# Lyft’s new ad completely misses the mark and sends the wrong message



## BurgerTiime (Jun 22, 2015)

https://www.forbes.com/sites/willburns/2018/12/19/new-lyft-ad-is-both-a-yep-and-a-nope-but-mostly-nope/amp/




Nope/Yup but mostly NOPE!

Our hero then continues to drive backwards down a busy highway, dangerously bobbing and weaving around oncoming traffic. As he drives incredibly recklessly, endangering everyone on the road, he sees several fairly serious car accidents along the way. Serious cognitive dissonance for me here, not to mention it implies that Lyft drivers don't get into accidents. Nope #2.

He passes a car salesman, who for some reason is making his pitch out on the road to cars passing by-already weird-but weirder that the pitch is to people, like our hero, who clearly already have cars. Nope #3.

The cop with the radar gun does nothing, despite witnessing a car driving backwards the wrong way down a street. Nope #4.
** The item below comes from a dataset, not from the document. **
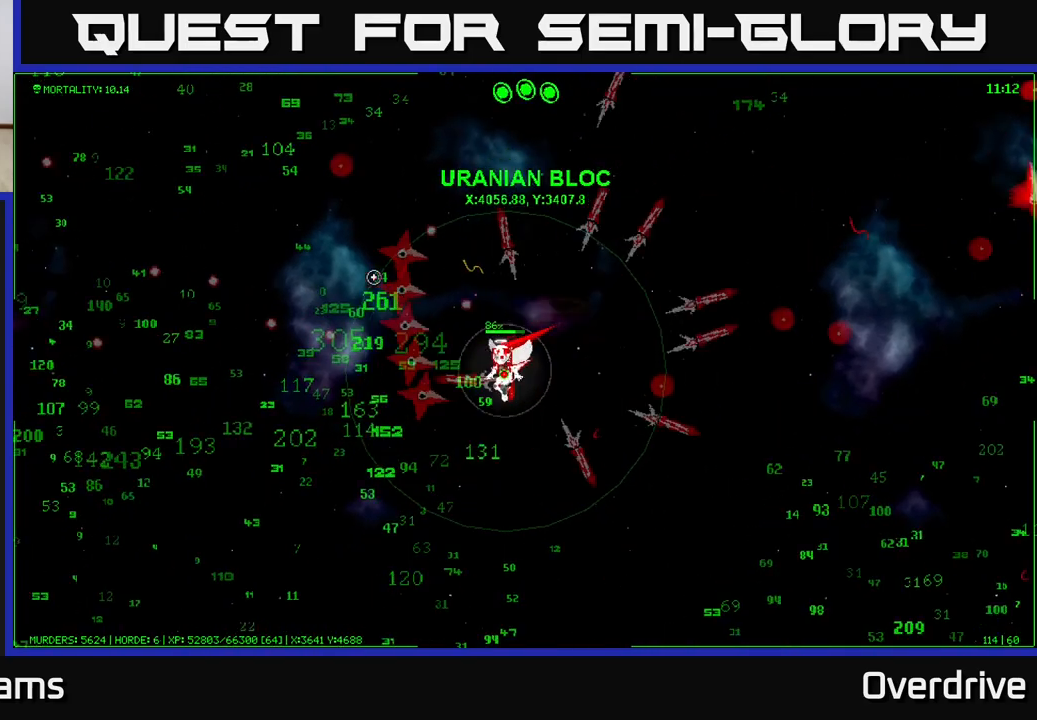
{"buttons": [], "left_stick": "left", "right_stick": "left", "events": [[50, "right_stick", "left"], [333, "left_stick", "left"]]}
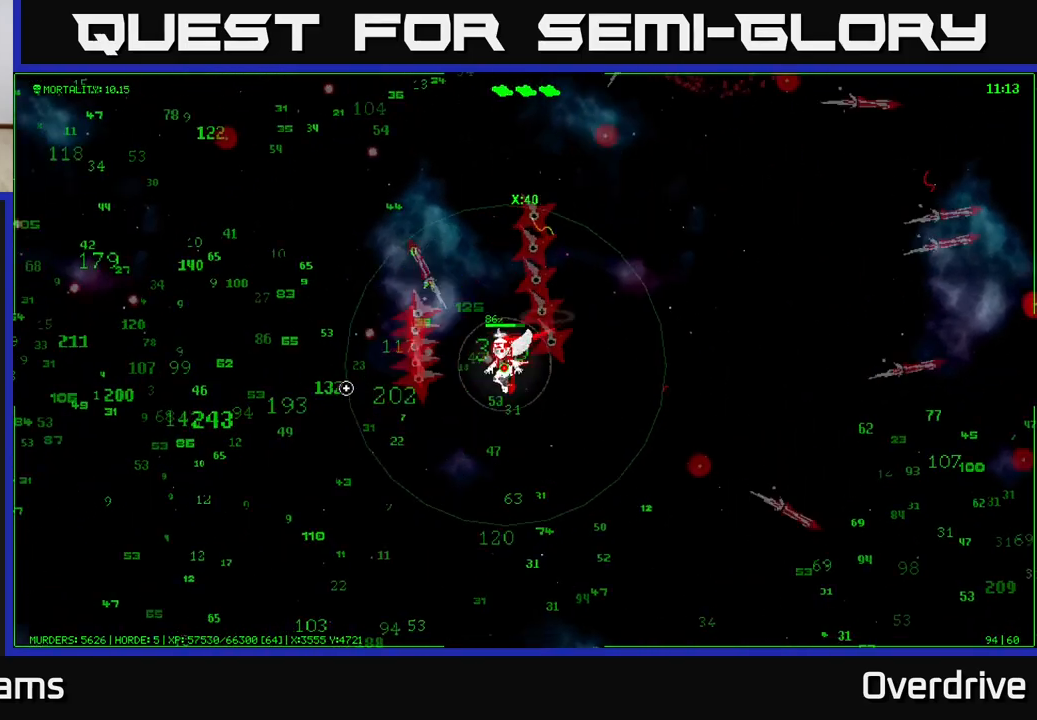
{"buttons": [], "left_stick": "left", "right_stick": "left", "events": [[367, "right_stick", "up-left"], [467, "right_stick", "left"]]}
But the whopper is that the spot implies that Lyft will fix the traffic itself. Note our hero opens the app, the driver appears and suddenly he's coming out of his business meeting, having "closed the deal." I suspect Lyft is a powerful app, but do Lyft cars hover over the traffic or something? Maybe that empty lane our hero first backs onto was an HOV lane, which our Lyft driver would now be able to take, but, if so, it's just not established clearly enough, and, if so, requires way too much thinking that only ad-geeks like me will do. Nope #5 and #6 (this one gets two).


----------



## Roadmasta (Aug 4, 2017)

Wtf


----------



## 2Cents (Jul 18, 2016)

This is the Burger King of advertising.


----------



## mrpjfresh (Aug 16, 2016)

Wow... Your service fee dollars hard at work, ladies and gents! Maybe they'll even pay to run it during the Superbowl.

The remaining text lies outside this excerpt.